### INPUT ROWS
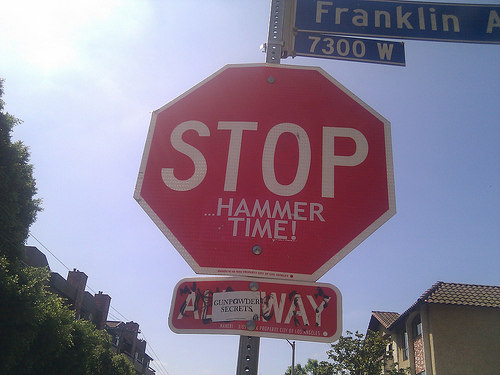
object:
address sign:
[266, 0, 500, 65]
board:
[130, 60, 396, 282]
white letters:
[216, 194, 327, 241]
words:
[216, 197, 325, 240]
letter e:
[294, 202, 308, 221]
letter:
[216, 198, 234, 217]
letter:
[217, 121, 261, 193]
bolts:
[251, 76, 276, 255]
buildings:
[361, 280, 498, 375]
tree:
[277, 322, 399, 375]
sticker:
[212, 291, 261, 322]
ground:
[409, 185, 454, 228]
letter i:
[244, 218, 250, 237]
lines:
[22, 227, 165, 375]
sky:
[0, 0, 500, 375]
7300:
[308, 35, 366, 57]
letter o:
[262, 122, 312, 198]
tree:
[0, 76, 145, 375]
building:
[18, 246, 159, 375]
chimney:
[65, 267, 88, 288]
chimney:
[94, 291, 112, 329]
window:
[79, 310, 86, 321]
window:
[61, 296, 74, 310]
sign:
[129, 61, 399, 278]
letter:
[321, 127, 370, 199]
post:
[233, 332, 263, 375]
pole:
[237, 0, 292, 375]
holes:
[238, 332, 260, 375]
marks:
[164, 276, 344, 345]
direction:
[376, 41, 394, 61]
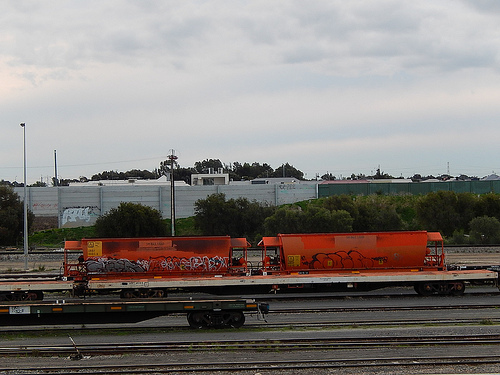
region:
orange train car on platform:
[61, 241, 248, 284]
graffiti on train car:
[296, 249, 363, 271]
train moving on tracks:
[1, 238, 499, 327]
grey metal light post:
[20, 123, 31, 253]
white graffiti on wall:
[58, 208, 93, 227]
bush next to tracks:
[195, 194, 271, 231]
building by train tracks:
[13, 181, 499, 231]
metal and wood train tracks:
[6, 338, 499, 363]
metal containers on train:
[62, 236, 451, 281]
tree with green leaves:
[235, 161, 276, 179]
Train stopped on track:
[22, 205, 457, 347]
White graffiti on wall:
[43, 181, 113, 243]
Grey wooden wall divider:
[4, 162, 337, 261]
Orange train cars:
[70, 230, 490, 302]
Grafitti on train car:
[53, 249, 432, 285]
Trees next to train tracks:
[24, 183, 496, 255]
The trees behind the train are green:
[10, 170, 495, 260]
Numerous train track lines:
[10, 245, 496, 371]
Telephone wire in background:
[0, 140, 200, 175]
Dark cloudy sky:
[4, 9, 497, 190]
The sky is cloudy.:
[53, 29, 417, 169]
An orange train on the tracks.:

### WHAT YOU SHOULD DO
Give back exactly the lines from the line holding "grey metal light" through the last line of the listing, including both.

### WRITTEN SOLUTION
grey metal light post:
[20, 123, 31, 253]
white graffiti on wall:
[58, 208, 93, 227]
bush next to tracks:
[195, 194, 271, 231]
building by train tracks:
[13, 181, 499, 231]
metal and wood train tracks:
[6, 338, 499, 363]
metal containers on train:
[62, 236, 451, 281]
tree with green leaves:
[235, 161, 276, 179]
Train stopped on track:
[22, 205, 457, 347]
White graffiti on wall:
[43, 181, 113, 243]
Grey wooden wall divider:
[4, 162, 337, 261]
Orange train cars:
[70, 230, 490, 302]
Grafitti on train car:
[53, 249, 432, 285]
Trees next to train tracks:
[24, 183, 496, 255]
The trees behind the train are green:
[10, 170, 495, 260]
Numerous train track lines:
[10, 245, 496, 371]
Telephone wire in background:
[0, 140, 200, 175]
Dark cloudy sky:
[4, 9, 497, 190]
The sky is cloudy.:
[53, 29, 417, 169]
An orange train on the tracks.:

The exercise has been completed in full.